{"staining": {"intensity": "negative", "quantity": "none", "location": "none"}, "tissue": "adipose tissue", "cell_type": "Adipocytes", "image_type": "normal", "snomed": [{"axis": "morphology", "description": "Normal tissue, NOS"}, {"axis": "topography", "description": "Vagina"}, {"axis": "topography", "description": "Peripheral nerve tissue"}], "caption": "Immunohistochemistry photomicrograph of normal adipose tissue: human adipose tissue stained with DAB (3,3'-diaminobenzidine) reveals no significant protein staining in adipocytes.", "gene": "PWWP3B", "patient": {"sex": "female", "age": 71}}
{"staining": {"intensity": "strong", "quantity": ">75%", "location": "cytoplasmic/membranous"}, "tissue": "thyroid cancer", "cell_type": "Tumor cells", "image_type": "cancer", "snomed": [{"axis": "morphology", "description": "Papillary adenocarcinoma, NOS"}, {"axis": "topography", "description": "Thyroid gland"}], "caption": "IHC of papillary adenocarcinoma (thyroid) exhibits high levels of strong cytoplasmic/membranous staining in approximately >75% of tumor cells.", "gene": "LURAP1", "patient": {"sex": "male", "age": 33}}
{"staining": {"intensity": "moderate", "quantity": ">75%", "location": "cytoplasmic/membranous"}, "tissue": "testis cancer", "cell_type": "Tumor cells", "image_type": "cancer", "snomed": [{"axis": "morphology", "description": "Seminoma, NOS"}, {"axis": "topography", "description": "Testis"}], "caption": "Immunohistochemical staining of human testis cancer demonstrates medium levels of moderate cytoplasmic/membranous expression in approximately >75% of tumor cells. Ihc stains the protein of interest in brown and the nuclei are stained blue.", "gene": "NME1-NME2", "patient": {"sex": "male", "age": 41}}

Brief
An exact repeat of the whole listing above is needed; write it out now.

Task result
{"staining": {"intensity": "negative", "quantity": "none", "location": "none"}, "tissue": "adipose tissue", "cell_type": "Adipocytes", "image_type": "normal", "snomed": [{"axis": "morphology", "description": "Normal tissue, NOS"}, {"axis": "topography", "description": "Vagina"}, {"axis": "topography", "description": "Peripheral nerve tissue"}], "caption": "Immunohistochemistry photomicrograph of normal adipose tissue: human adipose tissue stained with DAB (3,3'-diaminobenzidine) reveals no significant protein staining in adipocytes.", "gene": "PWWP3B", "patient": {"sex": "female", "age": 71}}
{"staining": {"intensity": "strong", "quantity": ">75%", "location": "cytoplasmic/membranous"}, "tissue": "thyroid cancer", "cell_type": "Tumor cells", "image_type": "cancer", "snomed": [{"axis": "morphology", "description": "Papillary adenocarcinoma, NOS"}, {"axis": "topography", "description": "Thyroid gland"}], "caption": "IHC of papillary adenocarcinoma (thyroid) exhibits high levels of strong cytoplasmic/membranous staining in approximately >75% of tumor cells.", "gene": "LURAP1", "patient": {"sex": "male", "age": 33}}
{"staining": {"intensity": "moderate", "quantity": ">75%", "location": "cytoplasmic/membranous"}, "tissue": "testis cancer", "cell_type": "Tumor cells", "image_type": "cancer", "snomed": [{"axis": "morphology", "description": "Seminoma, NOS"}, {"axis": "topography", "description": "Testis"}], "caption": "Immunohistochemical staining of human testis cancer demonstrates medium levels of moderate cytoplasmic/membranous expression in approximately >75% of tumor cells. Ihc stains the protein of interest in brown and the nuclei are stained blue.", "gene": "NME1-NME2", "patient": {"sex": "male", "age": 41}}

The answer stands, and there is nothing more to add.